Изменить размер шрифта - +
Он не получает писем, не читает книг. Единственный источник духовной пищи – Евангелие, а в Евангелии сердце торжествует над разумом. Размышления над Библией имели первостепенное значение для того духовного переворота, который совершался в Достоевском. Отныне все его произведения, вся его жизнь будут отражением заветов Евангелия.

И разве его романы зрелой поры не деяния современных апостолов, осененных благодатью, ввергнутых в сомнения, эти сомнения преодолевающих, отвергающих Бога и вновь его обретающих, толкаемых на путь к неизреченному знанию?

Изучение священных текстов смещает линию горизонта в мире Достоевского. Не земные радости и не земные горести будут терзать его героев. Его романы станут как бы двухэтажными. На нижнем этаже будет протекать повседневная жизнь с ее обычной суетой: завистью, борьбой за существование, погоней за деньгами, стремлением превзойти ближнего.

На верхнем этаже развернется подлинная человеческая драма: искания Бога, поиски духовного обновления человека.

Пусть студент убил старуху процентщицу, пусть сын ненавидит отца, до того, что желает ему смерти, пусть злой муж кается перед запертой дверью жены, – все это лишь аксессуары, обрамление настоящего действия: подлинная трагедия разыгрывается не там, она разыгрывается в области морали – в области возвышенного. Она происходит на взлете души. Единственное счастье, как и единственное несчастье, которые принимаются в расчет, свершаются не в мире земном. Герои Достоевского презирают все материальное, они не ищут комфорта, богатства, места в обществе или семейного счастья – их мучат не мирские желания. Их души жаждут слиться с бесконечным – они жаждут душой слиться с Богом.

«Меня Бог всю жизнь мучил», – восклицает Кириллов в «Бесах». И это мучение Богом – мучение самого Достоевского.

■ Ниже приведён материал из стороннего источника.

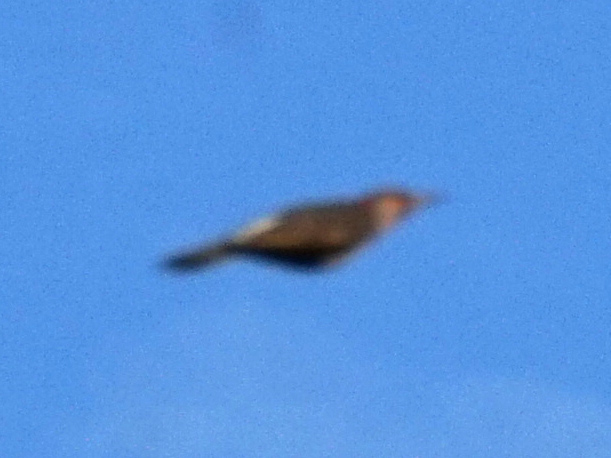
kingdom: Animalia
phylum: Chordata
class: Aves
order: Piciformes
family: Picidae
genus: Colaptes
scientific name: Colaptes auratus
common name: Northern flicker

Душа его неутомимо взыскует веры и любви, но Федор Михайлович никогда не испытывал веры теоретически обоснованной, любви застывшей. Он страстно жаждет уверовать, но дьявольская проницательность удерживает его у самой границы благодати, за которой начинается истинная вера. Он сам себя изводит вопросами. Ищет ответы в Писании. Он спорит, вместо того, чтобы поверить без рассуждений.

«Я скажу Вам про себя, – пишет он госпоже Фонвизиной, – что я – дитя века, дитя неверия и сомнения до сих пор и даже (я знаю это) до гробовой крышки. Каких страшных мучений стоила и стоит мне теперь эта жажда верить, которая тем сильнее в душе моей, чем более во мне доводов противных. И, однако же. Бог посылает мне иногда минуты, в которые я совершенно спокоен; в эти минуты я люблю и нахожу, что другими любим, и в такие-то минуты я сложил в себе Символ веры, в котором все для меня ясно и свято. Этот символ очень прост, вот он: верить, что нет ничего прекраснее, глубже, симпатичнее, разумнее, мужественнее и совершеннее Христа, и не только нет, но с ревнивою любовью говорю себе, что и не может быть. Мало того, если б кто мне доказал, что Христос вне истины, и действительно было бы, что истина вне Христа, то мне лучше хотелось бы оставаться со Христом, нежели с истиной».

Такую позицию – позицию недоверия к официальной церкви Достоевский занимает, ничего не зная о Кьеркегоре. Для него вера не есть что-то раз навсегда данное. Веру нужно постоянно защищать от врагов: неверующих, колеблющихся, ее надо защищать от самого себя.

 

Религиозный экстаз подогревается сомнениями. Мистическое отчаяние разжигается фанатизмом. Угроза придает особую цену угрожаемому объекту. Вера – это риск. Церковь с ее отработанными ритуалами – исповедями, отпущениями грехов – уменьшает этот риск. Церковь делает веру доступной каждому. Церковь обеспечивает веру с комфортом. А Достоевскому ненавистен любой комфорт – философский ли, нравственный ли. Он предпочитает сражаться за веру в одиночку.